Task to carry out
Reproduce the material verbatim, starting with its very first line and stopping after the line that contains "как рабочие модели, так".

Source material

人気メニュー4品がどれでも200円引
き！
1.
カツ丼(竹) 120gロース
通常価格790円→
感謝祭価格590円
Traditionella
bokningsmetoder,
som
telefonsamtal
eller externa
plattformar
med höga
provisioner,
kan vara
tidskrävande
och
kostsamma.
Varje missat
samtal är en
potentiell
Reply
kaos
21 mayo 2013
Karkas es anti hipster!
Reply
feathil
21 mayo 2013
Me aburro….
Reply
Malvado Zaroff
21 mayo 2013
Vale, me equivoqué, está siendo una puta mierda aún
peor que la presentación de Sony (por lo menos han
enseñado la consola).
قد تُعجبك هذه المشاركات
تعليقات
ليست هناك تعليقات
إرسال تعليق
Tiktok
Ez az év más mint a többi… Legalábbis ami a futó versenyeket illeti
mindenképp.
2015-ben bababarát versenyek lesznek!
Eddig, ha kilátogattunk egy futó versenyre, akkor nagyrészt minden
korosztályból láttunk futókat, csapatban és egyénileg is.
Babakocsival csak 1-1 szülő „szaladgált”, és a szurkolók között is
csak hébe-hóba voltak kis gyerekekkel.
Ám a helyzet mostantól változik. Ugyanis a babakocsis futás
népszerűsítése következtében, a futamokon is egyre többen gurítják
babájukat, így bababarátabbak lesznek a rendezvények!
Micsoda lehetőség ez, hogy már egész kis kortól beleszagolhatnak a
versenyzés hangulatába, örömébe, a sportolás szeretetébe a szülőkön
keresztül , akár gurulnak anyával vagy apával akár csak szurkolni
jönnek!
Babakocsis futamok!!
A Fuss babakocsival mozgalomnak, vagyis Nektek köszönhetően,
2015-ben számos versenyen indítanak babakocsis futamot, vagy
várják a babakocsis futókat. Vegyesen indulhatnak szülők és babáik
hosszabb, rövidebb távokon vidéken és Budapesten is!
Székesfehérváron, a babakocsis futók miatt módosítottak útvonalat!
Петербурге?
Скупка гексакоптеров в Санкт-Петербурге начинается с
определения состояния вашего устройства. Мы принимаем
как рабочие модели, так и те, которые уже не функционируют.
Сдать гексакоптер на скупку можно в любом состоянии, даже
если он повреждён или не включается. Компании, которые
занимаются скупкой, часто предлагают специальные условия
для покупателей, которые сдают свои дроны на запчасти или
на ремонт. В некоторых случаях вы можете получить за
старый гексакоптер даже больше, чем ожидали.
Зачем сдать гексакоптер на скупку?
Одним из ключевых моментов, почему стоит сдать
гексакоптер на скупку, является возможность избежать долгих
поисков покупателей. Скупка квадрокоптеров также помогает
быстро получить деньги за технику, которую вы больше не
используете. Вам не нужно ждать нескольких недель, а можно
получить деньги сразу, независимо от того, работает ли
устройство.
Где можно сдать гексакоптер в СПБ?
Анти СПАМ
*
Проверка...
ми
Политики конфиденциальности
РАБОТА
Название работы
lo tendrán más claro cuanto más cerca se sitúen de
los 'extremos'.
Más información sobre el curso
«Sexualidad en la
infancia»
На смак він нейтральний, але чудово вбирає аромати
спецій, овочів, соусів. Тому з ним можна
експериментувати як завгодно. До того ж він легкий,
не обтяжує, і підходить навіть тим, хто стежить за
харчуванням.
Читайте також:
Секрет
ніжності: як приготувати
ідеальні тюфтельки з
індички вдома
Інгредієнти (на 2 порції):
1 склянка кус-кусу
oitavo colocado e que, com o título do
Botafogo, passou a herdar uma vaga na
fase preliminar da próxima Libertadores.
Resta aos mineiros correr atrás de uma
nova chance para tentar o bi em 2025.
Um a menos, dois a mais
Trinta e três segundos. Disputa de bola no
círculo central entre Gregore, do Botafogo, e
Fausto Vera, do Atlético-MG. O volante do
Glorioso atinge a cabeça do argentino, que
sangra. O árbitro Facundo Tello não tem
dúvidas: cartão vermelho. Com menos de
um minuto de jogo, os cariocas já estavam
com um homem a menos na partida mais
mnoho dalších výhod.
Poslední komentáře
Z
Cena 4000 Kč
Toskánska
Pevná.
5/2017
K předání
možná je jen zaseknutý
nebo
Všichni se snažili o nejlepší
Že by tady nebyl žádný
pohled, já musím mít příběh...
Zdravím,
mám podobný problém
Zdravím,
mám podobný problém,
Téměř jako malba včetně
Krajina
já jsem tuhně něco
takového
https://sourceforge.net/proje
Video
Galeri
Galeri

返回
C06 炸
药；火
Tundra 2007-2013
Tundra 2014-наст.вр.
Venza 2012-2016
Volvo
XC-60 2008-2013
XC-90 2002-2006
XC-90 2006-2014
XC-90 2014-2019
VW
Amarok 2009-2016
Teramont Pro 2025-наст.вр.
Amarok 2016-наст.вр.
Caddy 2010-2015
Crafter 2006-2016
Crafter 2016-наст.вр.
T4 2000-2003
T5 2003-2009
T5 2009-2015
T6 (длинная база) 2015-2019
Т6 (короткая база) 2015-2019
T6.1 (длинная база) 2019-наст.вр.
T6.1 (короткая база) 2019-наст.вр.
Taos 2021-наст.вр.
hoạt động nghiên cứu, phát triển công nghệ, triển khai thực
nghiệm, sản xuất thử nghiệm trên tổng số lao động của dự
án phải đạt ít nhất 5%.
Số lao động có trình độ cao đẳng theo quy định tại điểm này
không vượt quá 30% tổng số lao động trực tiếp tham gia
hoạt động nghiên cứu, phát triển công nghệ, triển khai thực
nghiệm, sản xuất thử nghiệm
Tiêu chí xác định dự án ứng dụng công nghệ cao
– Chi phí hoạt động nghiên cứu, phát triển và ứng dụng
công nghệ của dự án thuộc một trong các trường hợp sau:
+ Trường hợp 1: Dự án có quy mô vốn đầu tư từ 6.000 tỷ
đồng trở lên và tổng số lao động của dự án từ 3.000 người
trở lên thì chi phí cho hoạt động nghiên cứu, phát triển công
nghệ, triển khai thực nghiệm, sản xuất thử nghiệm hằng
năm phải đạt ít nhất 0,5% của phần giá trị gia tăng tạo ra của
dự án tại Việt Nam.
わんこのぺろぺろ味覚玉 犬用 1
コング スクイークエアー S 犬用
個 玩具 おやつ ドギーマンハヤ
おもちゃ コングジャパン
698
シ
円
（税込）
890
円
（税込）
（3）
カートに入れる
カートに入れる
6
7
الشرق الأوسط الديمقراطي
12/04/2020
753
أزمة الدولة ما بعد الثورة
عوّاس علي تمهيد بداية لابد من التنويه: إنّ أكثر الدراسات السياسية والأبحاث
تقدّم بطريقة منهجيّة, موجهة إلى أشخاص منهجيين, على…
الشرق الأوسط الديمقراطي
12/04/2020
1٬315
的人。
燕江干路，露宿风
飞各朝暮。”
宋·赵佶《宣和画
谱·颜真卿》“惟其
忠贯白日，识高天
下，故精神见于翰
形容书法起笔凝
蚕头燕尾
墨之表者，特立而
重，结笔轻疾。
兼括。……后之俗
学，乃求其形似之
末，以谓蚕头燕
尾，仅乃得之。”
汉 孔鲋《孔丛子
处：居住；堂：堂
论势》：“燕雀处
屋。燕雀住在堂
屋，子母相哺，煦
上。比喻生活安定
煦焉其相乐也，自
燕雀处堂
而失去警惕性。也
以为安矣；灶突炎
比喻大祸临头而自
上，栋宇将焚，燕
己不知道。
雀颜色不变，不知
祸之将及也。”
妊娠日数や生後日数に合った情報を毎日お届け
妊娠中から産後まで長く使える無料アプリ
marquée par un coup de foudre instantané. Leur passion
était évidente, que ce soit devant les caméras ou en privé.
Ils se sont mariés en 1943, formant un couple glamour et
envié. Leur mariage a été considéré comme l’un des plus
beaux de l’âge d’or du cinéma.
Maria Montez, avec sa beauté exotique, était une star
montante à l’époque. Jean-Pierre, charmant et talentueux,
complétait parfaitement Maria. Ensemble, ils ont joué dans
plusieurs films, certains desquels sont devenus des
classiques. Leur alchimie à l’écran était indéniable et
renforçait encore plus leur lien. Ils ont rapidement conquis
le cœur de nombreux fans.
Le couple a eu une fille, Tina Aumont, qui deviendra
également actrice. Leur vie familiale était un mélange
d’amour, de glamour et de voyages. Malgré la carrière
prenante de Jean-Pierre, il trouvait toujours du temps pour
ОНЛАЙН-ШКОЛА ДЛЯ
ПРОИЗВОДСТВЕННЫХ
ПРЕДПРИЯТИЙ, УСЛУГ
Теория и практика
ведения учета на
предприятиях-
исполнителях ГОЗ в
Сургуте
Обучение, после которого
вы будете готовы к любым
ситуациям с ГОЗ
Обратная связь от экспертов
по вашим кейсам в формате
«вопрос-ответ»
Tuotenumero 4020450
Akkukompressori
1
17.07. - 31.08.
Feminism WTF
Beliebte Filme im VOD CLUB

Answer below
人気メニュー4品がどれでも200円引
き！
1.
カツ丼(竹) 120gロース
通常価格790円→
感謝祭価格590円
Traditionella
bokningsmetoder,
som
telefonsamtal
eller externa
plattformar
med höga
provisioner,
kan vara
tidskrävande
och
kostsamma.
Varje missat
samtal är en
potentiell
Reply
kaos
21 mayo 2013
Karkas es anti hipster!
Reply
feathil
21 mayo 2013
Me aburro….
Reply
Malvado Zaroff
21 mayo 2013
Vale, me equivoqué, está siendo una puta mierda aún
peor que la presentación de Sony (por lo menos han
enseñado la consola).
قد تُعجبك هذه المشاركات
تعليقات
ليست هناك تعليقات
إرسال تعليق
Tiktok
Ez az év más mint a többi… Legalábbis ami a futó versenyeket illeti
mindenképp.
2015-ben bababarát versenyek lesznek!
Eddig, ha kilátogattunk egy futó versenyre, akkor nagyrészt minden
korosztályból láttunk futókat, csapatban és egyénileg is.
Babakocsival csak 1-1 szülő „szaladgált”, és a szurkolók között is
csak hébe-hóba voltak kis gyerekekkel.
Ám a helyzet mostantól változik. Ugyanis a babakocsis futás
népszerűsítése következtében, a futamokon is egyre többen gurítják
babájukat, így bababarátabbak lesznek a rendezvények!
Micsoda lehetőség ez, hogy már egész kis kortól beleszagolhatnak a
versenyzés hangulatába, örömébe, a sportolás szeretetébe a szülőkön
keresztül , akár gurulnak anyával vagy apával akár csak szurkolni
jönnek!
Babakocsis futamok!!
A Fuss babakocsival mozgalomnak, vagyis Nektek köszönhetően,
2015-ben számos versenyen indítanak babakocsis futamot, vagy
várják a babakocsis futókat. Vegyesen indulhatnak szülők és babáik
hosszabb, rövidebb távokon vidéken és Budapesten is!
Székesfehérváron, a babakocsis futók miatt módosítottak útvonalat!
Петербурге?
Скупка гексакоптеров в Санкт-Петербурге начинается с
определения состояния вашего устройства. Мы принимаем
как рабочие модели, так и те, которые уже не функционируют.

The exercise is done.